Vampire wizard who is also a ninja detective

Don't try googling the above image to find the genius artist. I just created that on my lunch break. POW. If I don't draw, I die.

Writing and running are both great catharsis. They let you blast out whatever angry shit is inside of you. Running smashes that rage into the ground. Writing bathes your unsuspecting readers in it. But either way it's no longer inside of you. And you can now fill that empty space with ice cream!

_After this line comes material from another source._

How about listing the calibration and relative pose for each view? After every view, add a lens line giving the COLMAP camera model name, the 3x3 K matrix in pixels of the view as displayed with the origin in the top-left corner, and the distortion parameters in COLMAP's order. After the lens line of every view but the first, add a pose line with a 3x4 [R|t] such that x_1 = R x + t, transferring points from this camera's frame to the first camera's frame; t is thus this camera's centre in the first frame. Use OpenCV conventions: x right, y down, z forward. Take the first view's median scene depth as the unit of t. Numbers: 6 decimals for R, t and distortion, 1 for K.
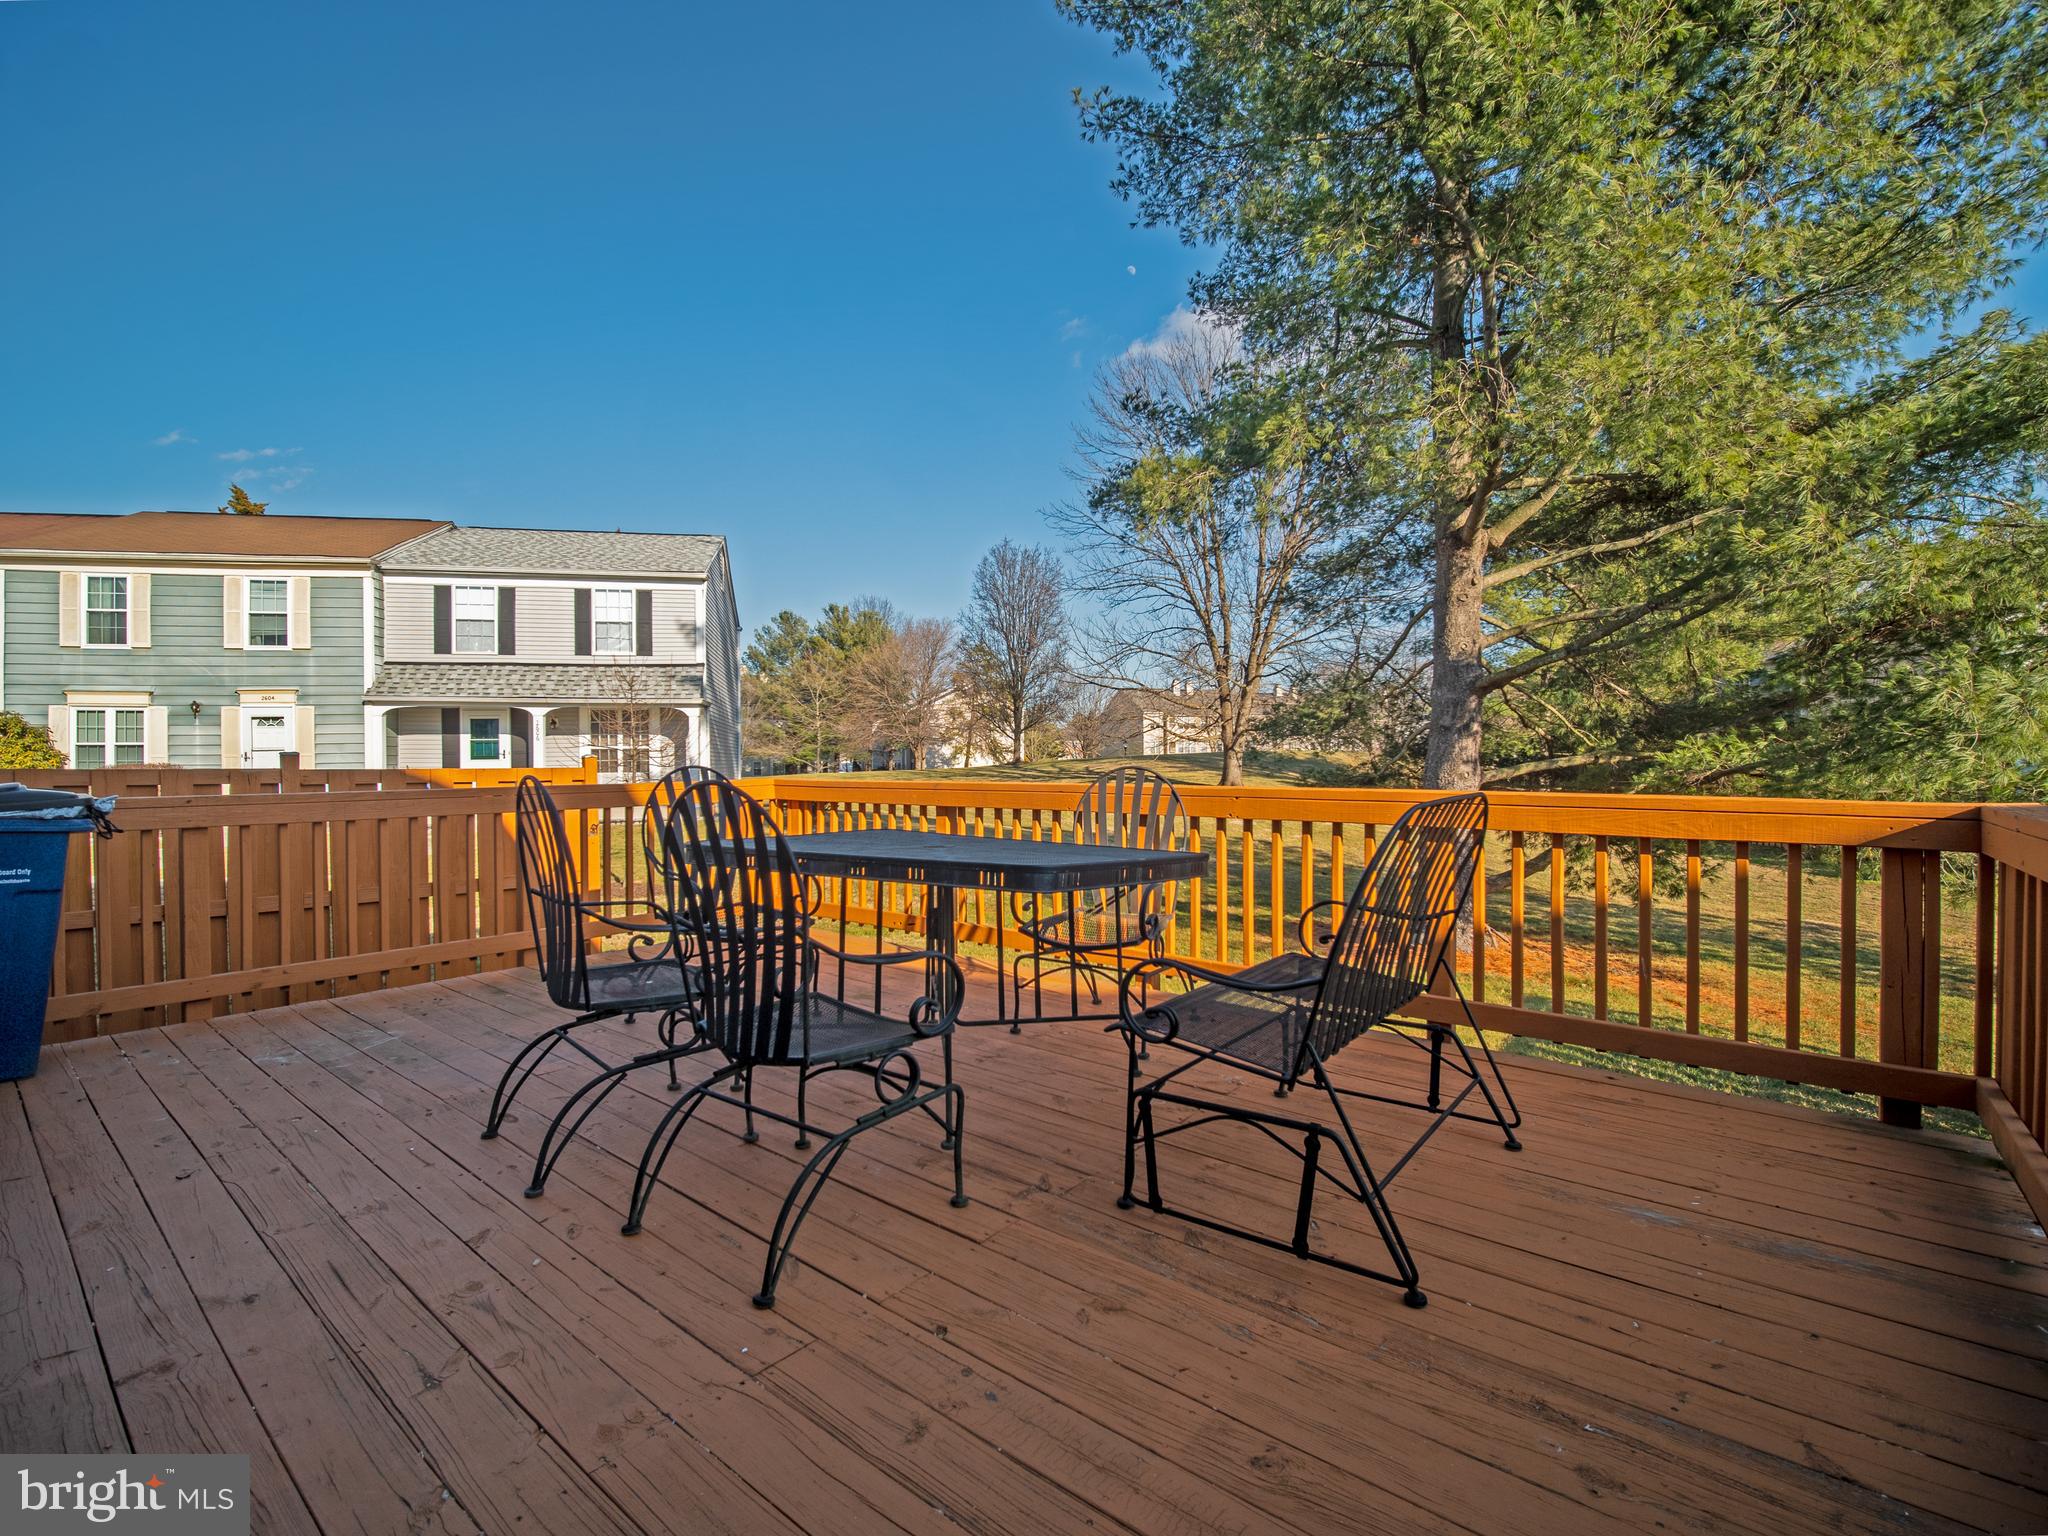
lens RADIAL K [[952.8, 0, 1019.7], [0, 952.8, 763.9], [0, 0, 1]] dist [-0.018888, -0.001266]
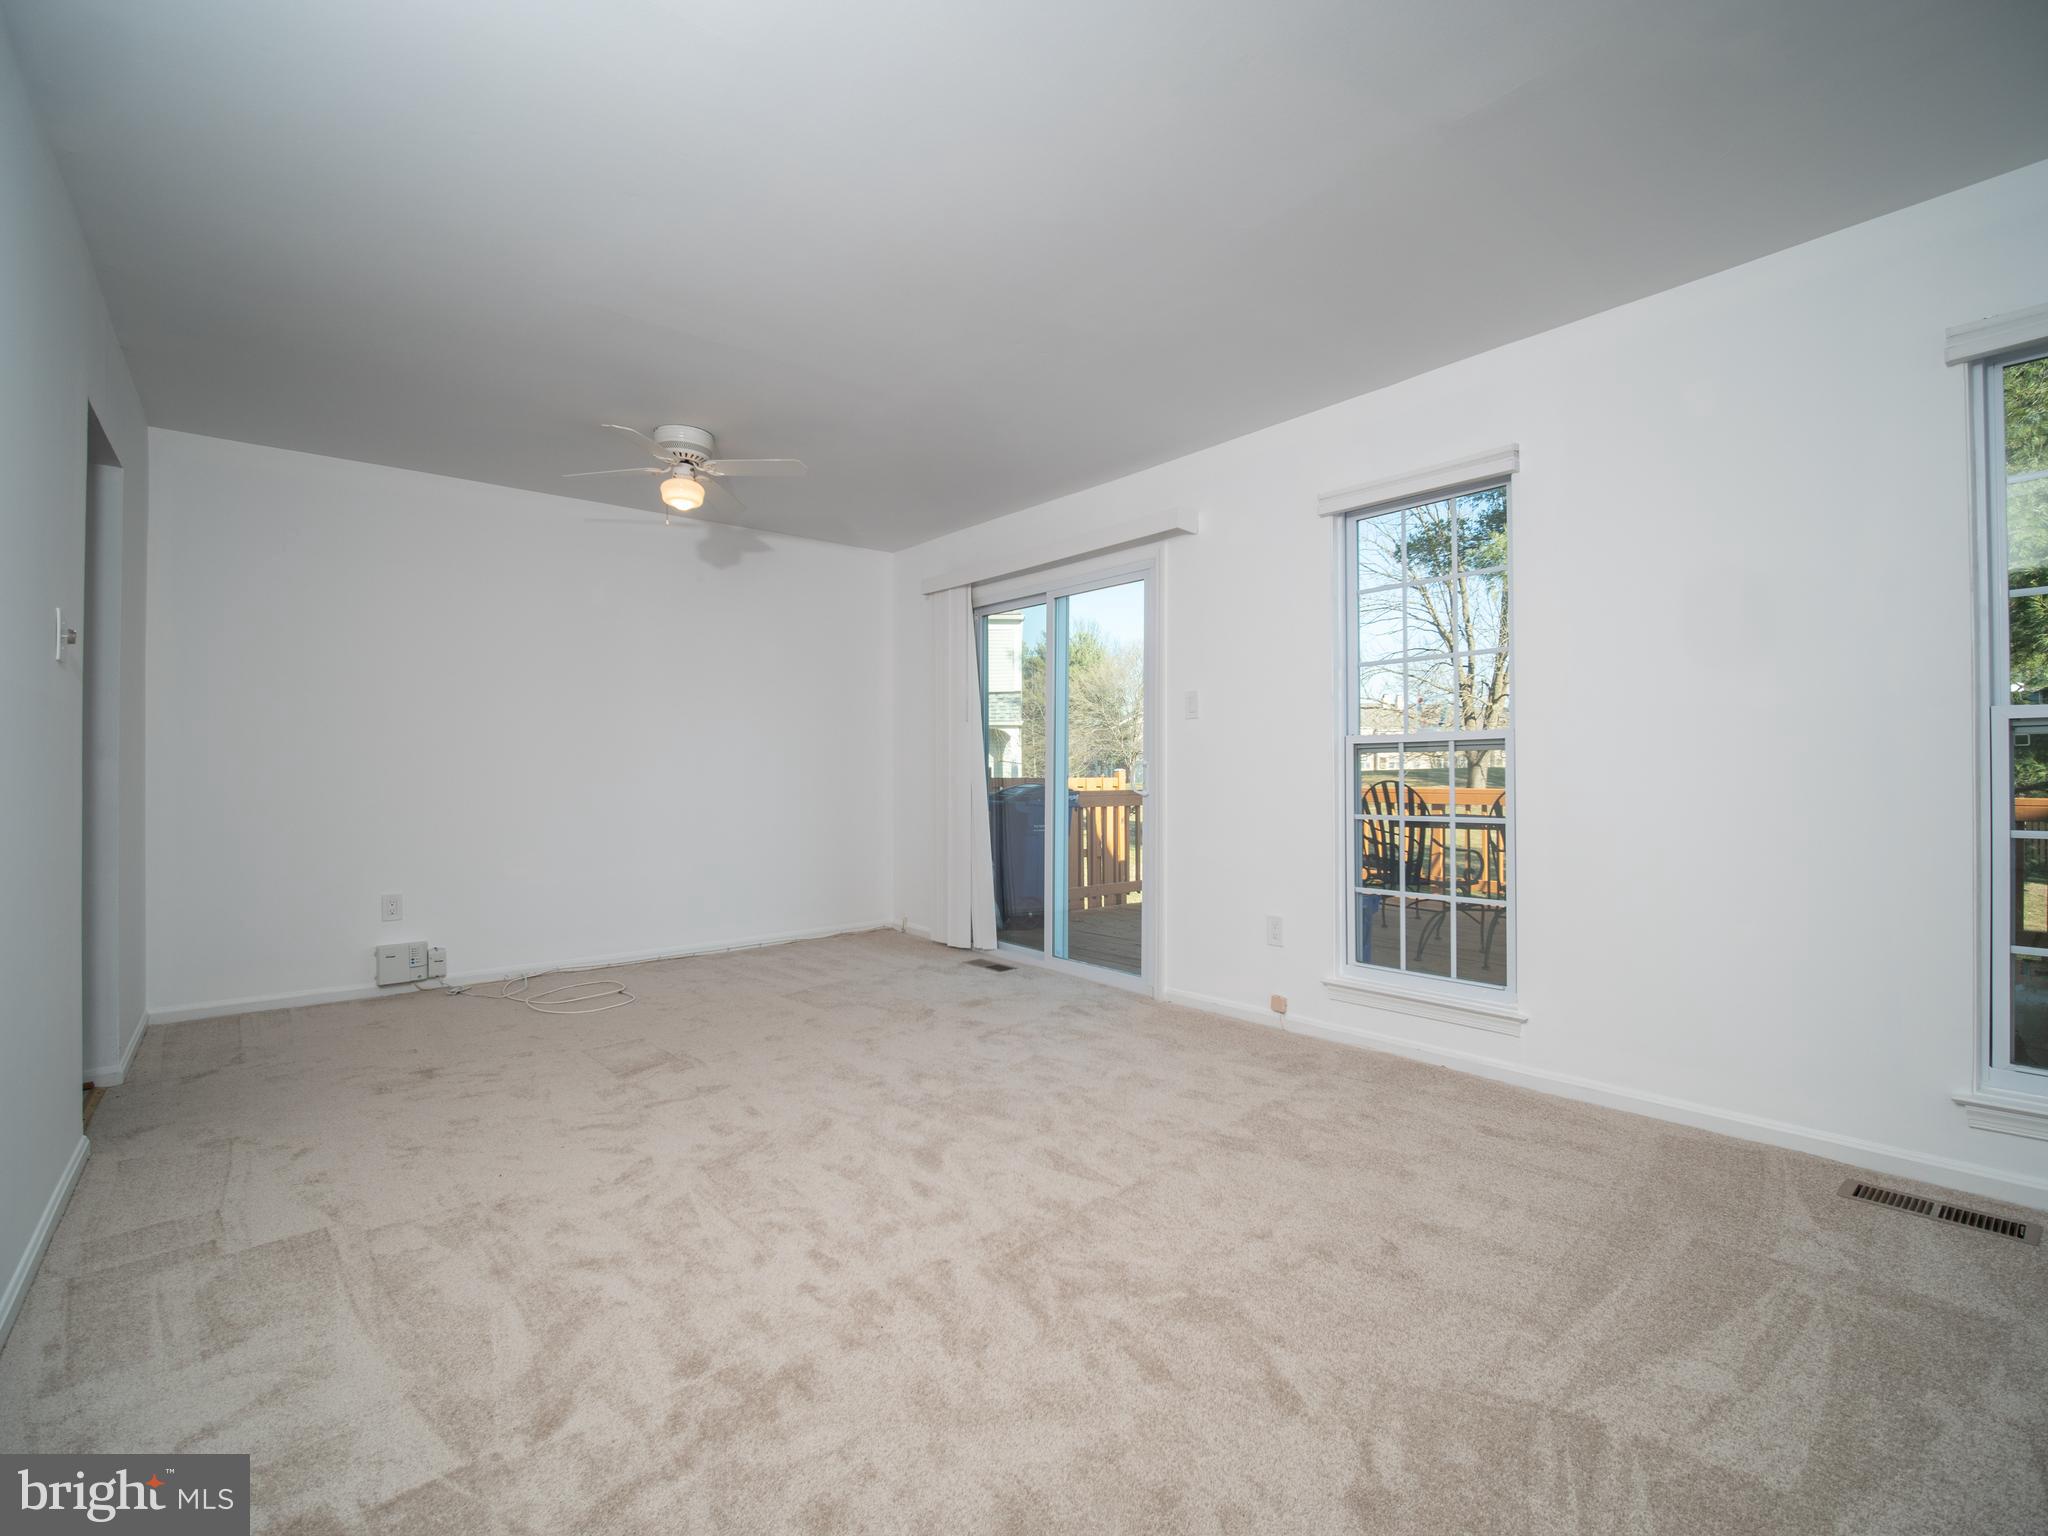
lens RADIAL K [[952.8, 0, 1019.7], [0, 952.8, 763.9], [0, 0, 1]] dist [-0.018888, -0.001266]
pose [[0.983210, 0.003315, -0.182445, -0.077302], [-0.006109, 0.999873, -0.014753, 0.001457], [0.182373, 0.015619, 0.983105, -0.104197]]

Everyone is overflowing with knowledge, opinions, and edifying life experiences. There's no special qualification to become a writer. No courses titled, "Writing 101: Immortalizing your Bullshit." No test you have to pass on how to spell "finesse". You don't even need pen and paper! You just sit at whatever computer is nearest to you and start mashing the keyboard with the meat clubs on the end of your arms.

Of course, you'll suck at it at first. Your treatise on exactly how much force is required for Mario to squash a goomba may be ill-received (although suddenly I want to know). Your jokes may focus on Mario's balls and how sore they must get. Seriously though, every time he jumps, he's practically doing a split in mid air. And he lands like that on monsters. OUCH. Those turtle shells must hurt.

Running is the same way. You'll suck at it at first. You didn't realize how long your block was until you suddenly required your misshapen legs to propel you to the end of it. It takes a while before you can run even a mile without sounding like locomotive with asthma. You're like the little train that couldn't...... without breathing hard.

Maybe that's part of the challenge: Knowing that you'll suck at it. That's the hard part of being human (unless you're The Doctor: If you're reading this I want to travel through time with you!). We humans aren't good at anything. Our thick sloshy masses have to be beaten for a very long time before we become finely refined tools. And that's only at one thing. If you want to run and write, you better find a nice cave to settle into for the next ten years.

That's part of the benefit of doing things because you feel you have to (or you'll die). Even if you're awful at it, you still have to do it. When I started my job, I lied and said I knew what computers were. "Oooh yeah, they're the beeping things I put my card into to get money. Right?!" So I had a bit of a, um, learning curve in the beginning. But I didn't have a choice. I wanted to sleep on something other than pine cones and fleas.

We all fantasize about being amazing at something. An amazing sports-person who get all the hot sex and money. An amazing music-person who gets all the hot sex and drugs. An amazing writing person who gets all the hot sex and.... Pulitzers? But nobody woke up and was amazing at those things. They were insane, like me. They did those things for most of their life, sucked at them for most of that time, and then suddenly they became kind of good.


Honestly, you're not even "kind of good" at writing.
Photo Cr. Pixie
Don't do something just because you want to. Don't do something just because you think it will make you marginally more attractive. Don't do something because your mom says it will make you grow up strong like Popeye. Do something because if you don't, you die.

If you don't do it, you die.

I put that in big letters, because I want you to read it and panic. I start suffering some serious anxiety if I go longer than a couple days without running, or writing, or feeding my cat. It's like sitting on your couch and suddenly realizing that you forgot to go to work for the last three days and you didn't even feed your boss a lame excuse. I've had dreams where that happened, actually. They were unpleasant.

None of us are perfect. We'll never be perfect. What's the point of worrying about it? But I'm going to tell you now, just to really drill in the guilt: if you're not at least trying, then your sense of self-loathing is well-deserved. Because working hard at something that you value - and becoming awesome at it - is probably the best feeling in the universe.


You'll never be as awesome as this though.